ASSIGNED TASK 1:
Answer these questions from the text on the Battle of San Nicolás:
(a) On which river was the battle fought?
(b) Which city had a navy base serving as port for the royal Spanish fleet on the South American Atlantic coast?
(c) On what date did the River Plate colonies revolt against the Spanish Viceroy?
ASSIGNED TASK 2: From the text on the Battle of San Nicolás, extract the passage between "Casualties and losses" and "a royalist victory.", inclusive.

TEXT:
--------------------

Commanders and leaders
- Jacinto Romarate: Juan B. Azopardo

Strength
- 7 ships: 3 ships

Casualties and losses
- Unknown: 3 ships captured

= Battle of San Nicolás =

1811 naval engagement in the Argentine War of Independence

The Battle of San Nicolás was a naval engagement on 2 March 1811 on the Paraná River between the Spanish royalists from Montevideo, and the first flotilla created by the revolutionary government of Buenos Aires. It was the first engagement between the two fleets in the Río de la Plata region since the revolution, and a royalist victory.

== Background ==
On 25 May 1810 the River Plate colonies revolted against the Spanish Viceroy at the May Revolution in Buenos Aires, claiming the necessity of assuming local government due to the difficult situation in Spain, which was occupied by Napoleonic troops. The royalist authorities in Montevideo opposed the measure and declared a naval blockade of Buenos Aires. In the city of Montevideo, there was a navy base serving as port for the royal Spanish fleet in the South American Atlantic coast. The local Junta Grande (Buenos Aires' revolutionary government) decided to establish a fleet to contest the Spanish dominion of the local waters.

--------------------

MATERIAL SHOWN:
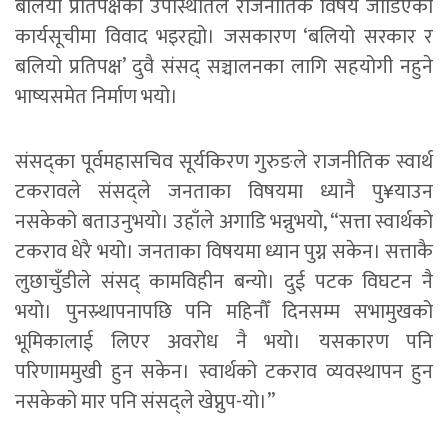
बलियो प्रतिपक्षको उपस्थितिले राजनीतिक विषय जोडिएका
कार्यसूचीमा विवाद भइरह्यो। जसकारण ‘बलियो सरकार र
बलियो प्रतिपक्ष’ दुवै संसद् सञ्चालनका लागि सहयोगी नहुने
भाष्यसमेत निर्माण भयो।
संसद्का पूर्वमहासचिव सूर्यकिरण गुरुङले राजनीतिक स्वार्थ
टकरावले संसद्ले जनताका विषयमा ध्यानै पु¥याउन
नसकेको बताउनुभयो। उहाँले अगाडि भन्नुभयो, “सत्ता स्वार्थको
टकराव धेरै भयो। जनताका विषयमा ध्यान पुग्न सकेन। सत्ताकै
लुछाचुँडीले संसद् कामविहीन बन्यो। दुई पटक विघटन नै
भयो। पुनस्र्थापनापछि पनि महिनौँ दिनसम्म सभामुखको
भूमिकालाई लिएर अवरोध नै भयो। यसकारण पनि
परिणाममुखी हुन सकेन। स्वार्थको टकराव व्यवस्थापन हुन
नसकेको मार पनि संसद्ले खेप्नुप-यो।”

--------------------

TASK OUTPUT 1:
(a) The Paraná River.
(b) Montevideo.
(c) 25 May 1810.

TASK OUTPUT 2:
Casualties and losses
- Unknown: 3 ships captured

= Battle of San Nicolás =

1811 naval engagement in the Argentine War of Independence

The Battle of San Nicolás was a naval engagement on 2 March 1811 on the Paraná River between the Spanish royalists from Montevideo, and the first flotilla created by the revolutionary government of Buenos Aires. It was the first engagement between the two fleets in the Río de la Plata region since the revolution, and a royalist victory.